> _YOUR GOAL_
Which lines of the data contain the string "down"? Show each of them.
Segment Open
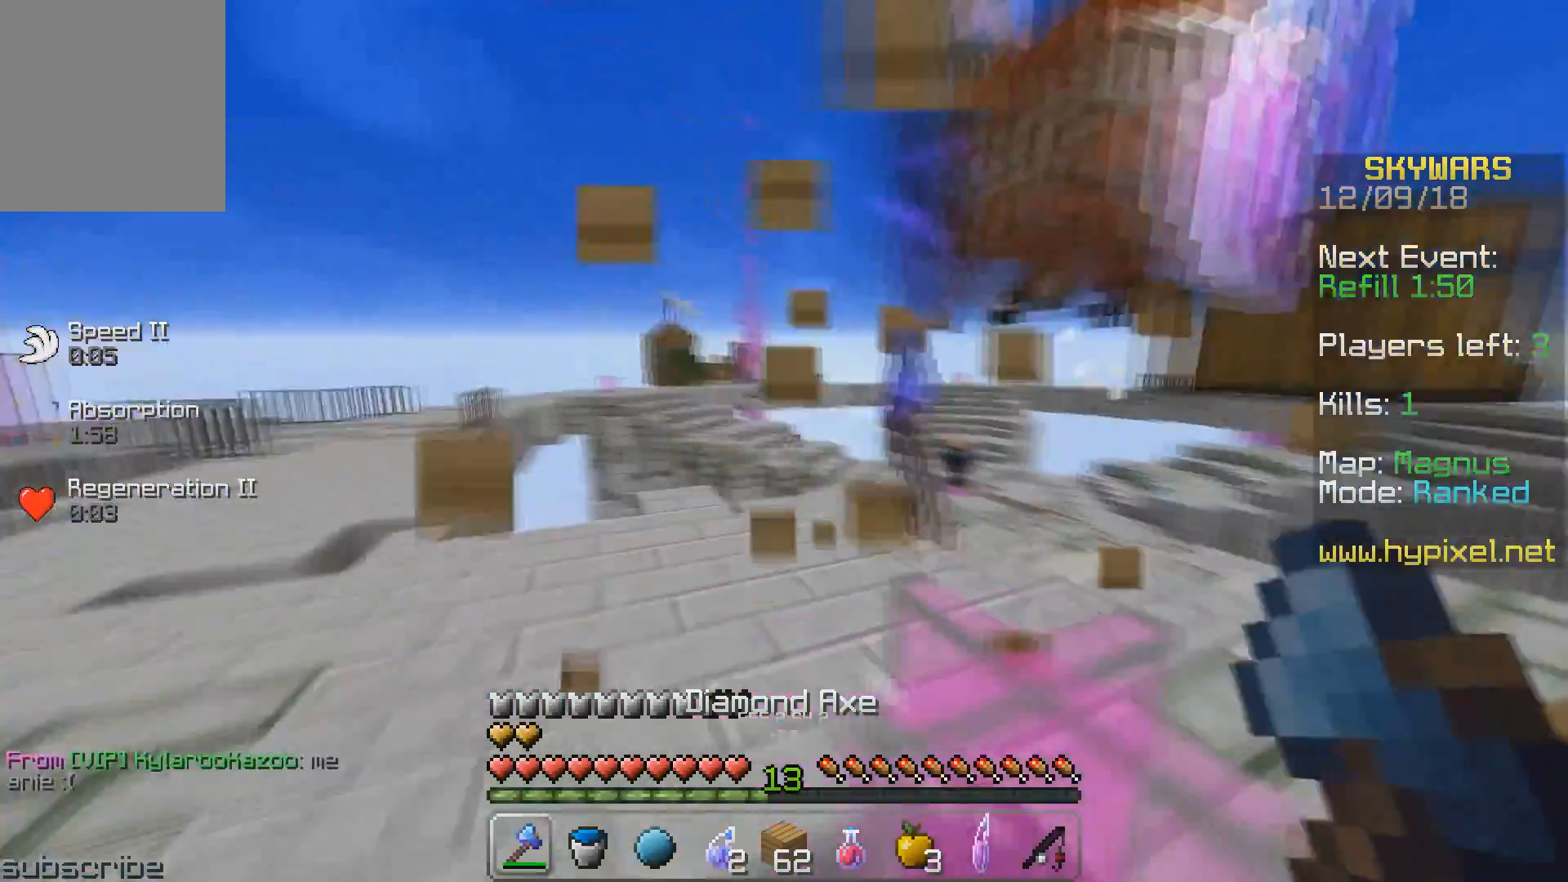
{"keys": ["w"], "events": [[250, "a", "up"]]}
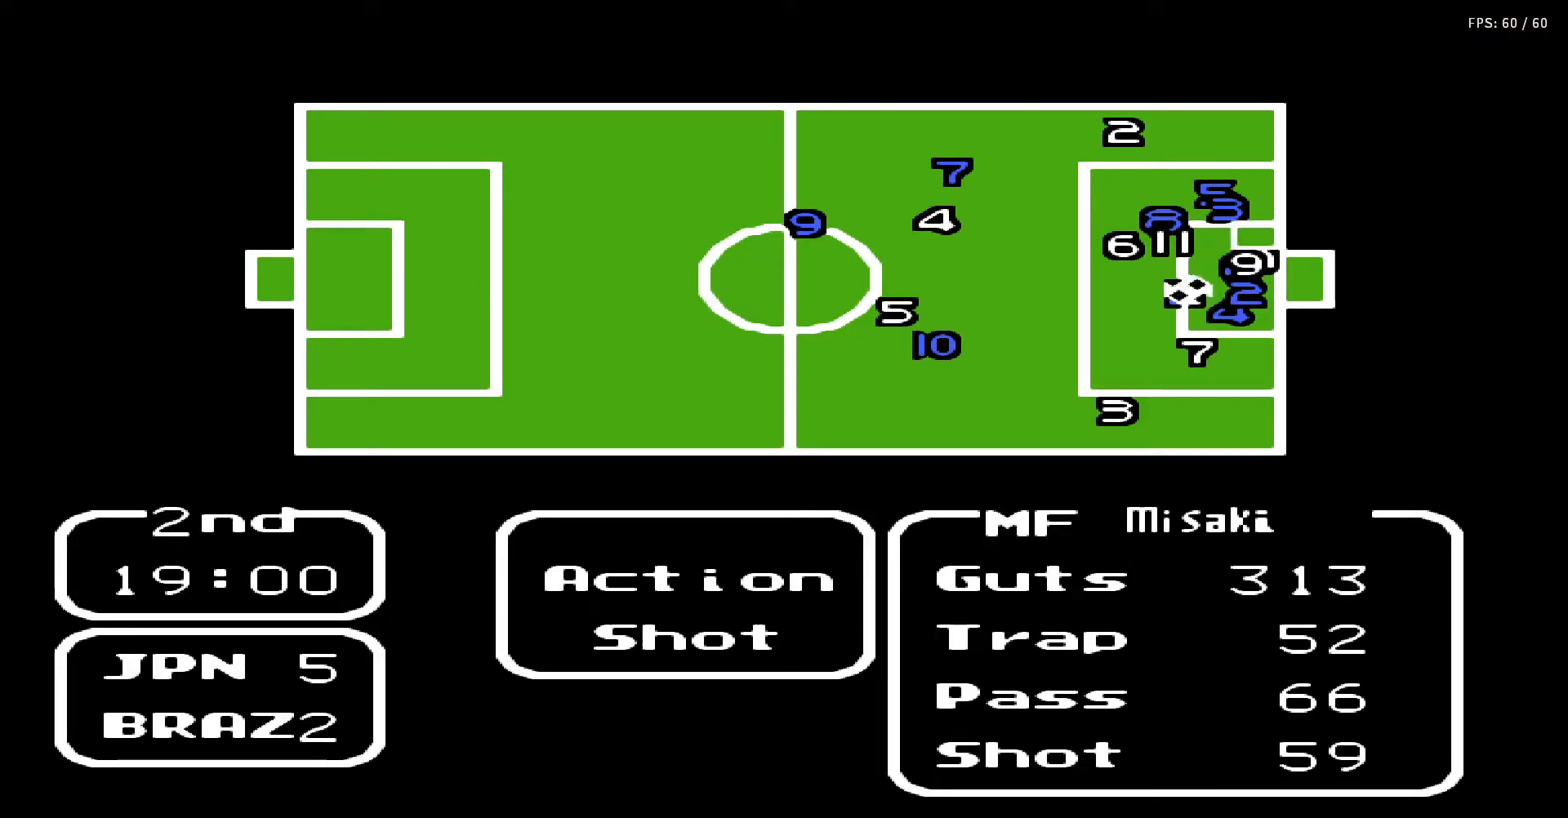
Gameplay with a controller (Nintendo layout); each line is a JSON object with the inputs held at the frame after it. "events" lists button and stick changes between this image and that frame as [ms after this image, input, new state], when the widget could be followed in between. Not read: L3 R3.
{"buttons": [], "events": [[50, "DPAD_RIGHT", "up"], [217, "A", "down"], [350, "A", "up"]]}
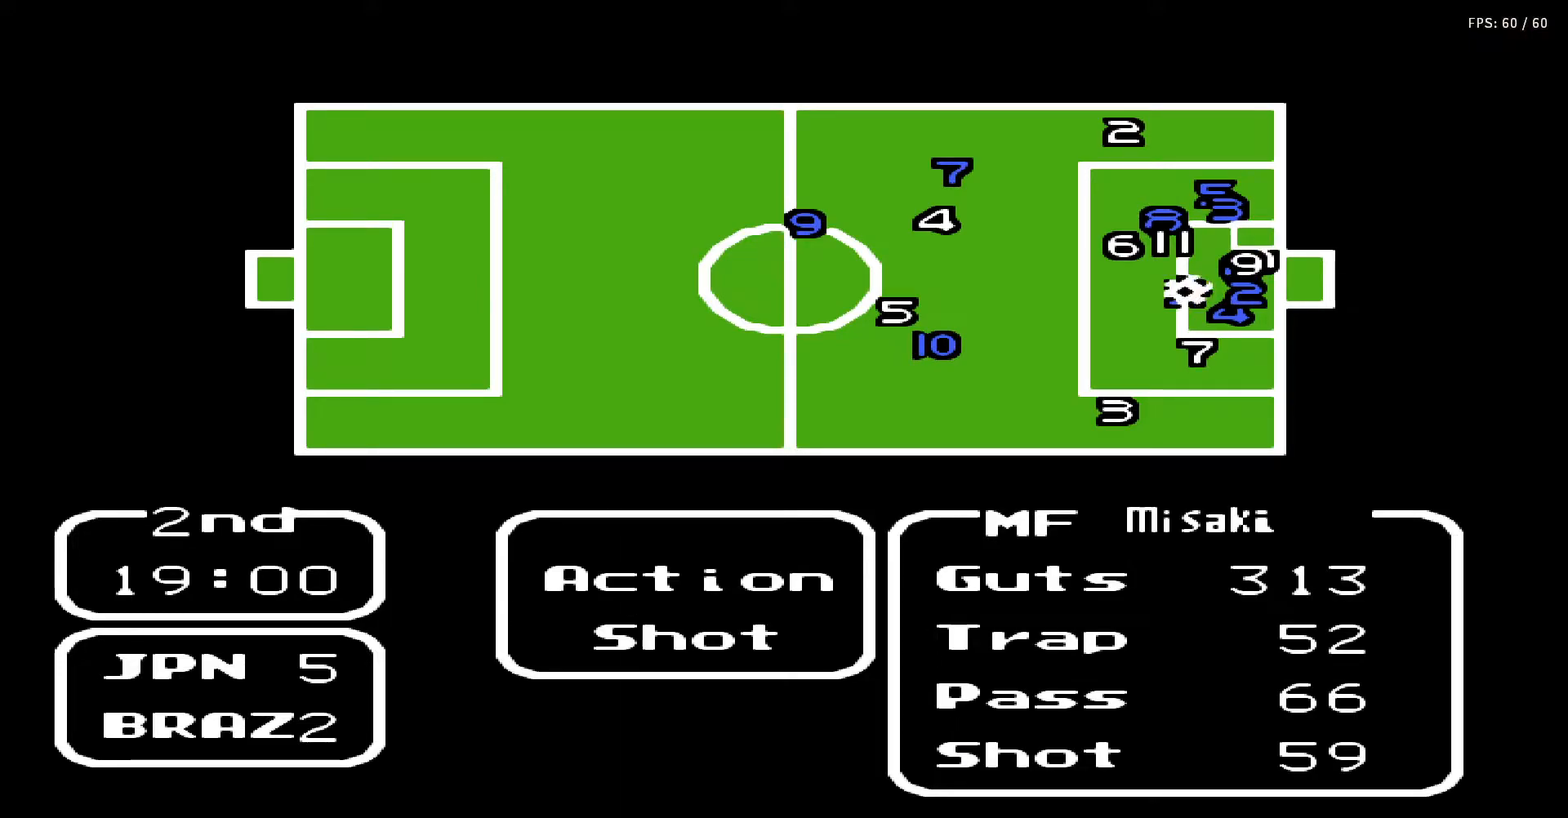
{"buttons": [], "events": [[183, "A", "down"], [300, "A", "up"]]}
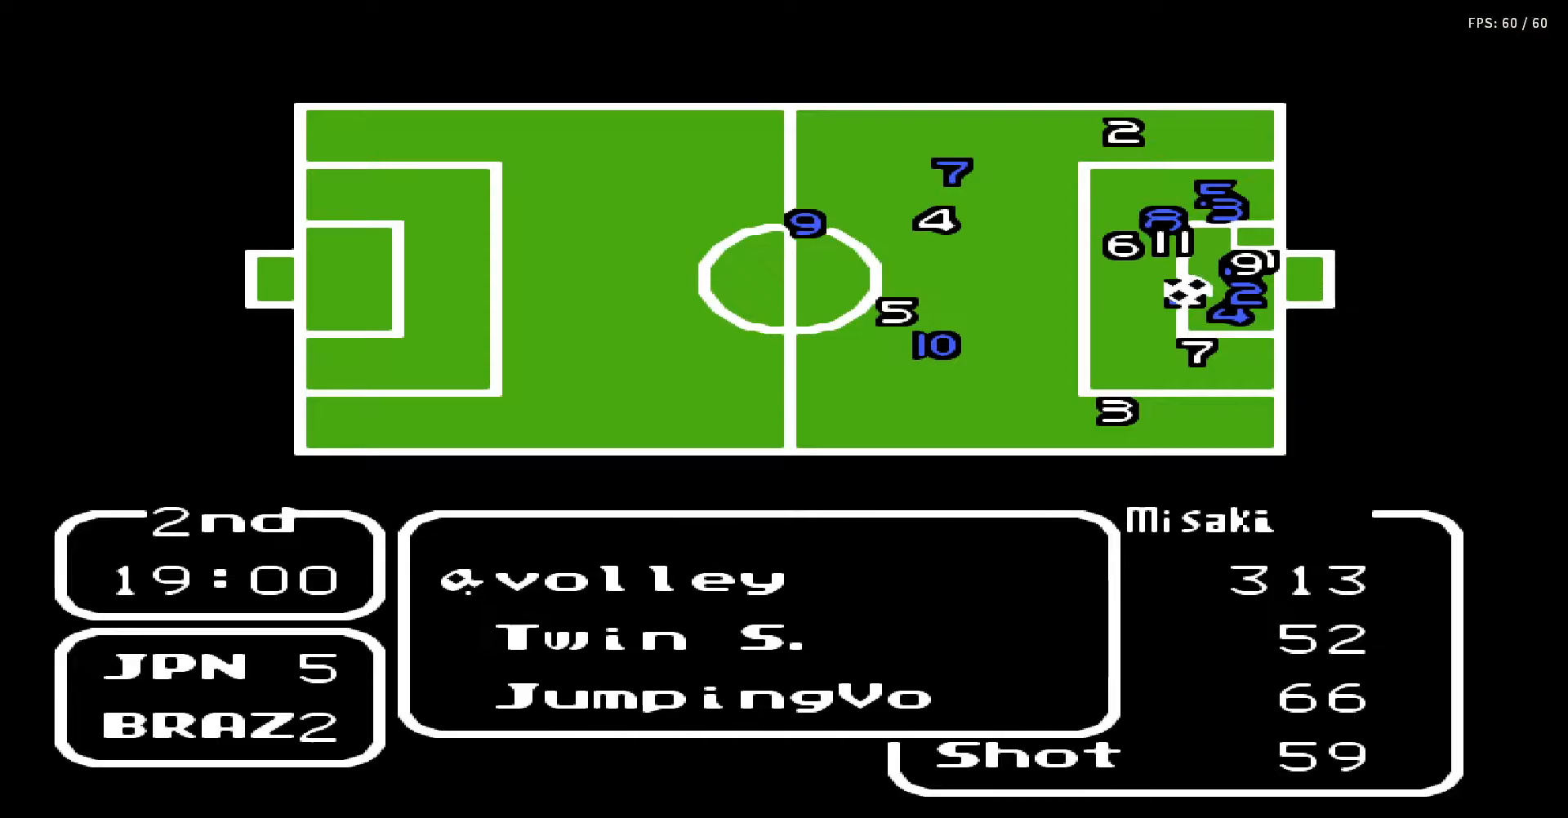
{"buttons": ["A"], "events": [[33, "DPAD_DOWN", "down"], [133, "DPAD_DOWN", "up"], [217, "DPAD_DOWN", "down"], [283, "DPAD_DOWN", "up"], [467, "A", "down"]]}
Segment Closed
> _RESULT OF THIS EXERCISE_
{"buttons": [], "events": [[50, "DPAD_RIGHT", "up"], [217, "A", "down"], [350, "A", "up"]]}
{"buttons": [], "events": [[183, "A", "down"], [300, "A", "up"]]}
{"buttons": ["A"], "events": [[33, "DPAD_DOWN", "down"], [133, "DPAD_DOWN", "up"], [217, "DPAD_DOWN", "down"], [283, "DPAD_DOWN", "up"], [467, "A", "down"]]}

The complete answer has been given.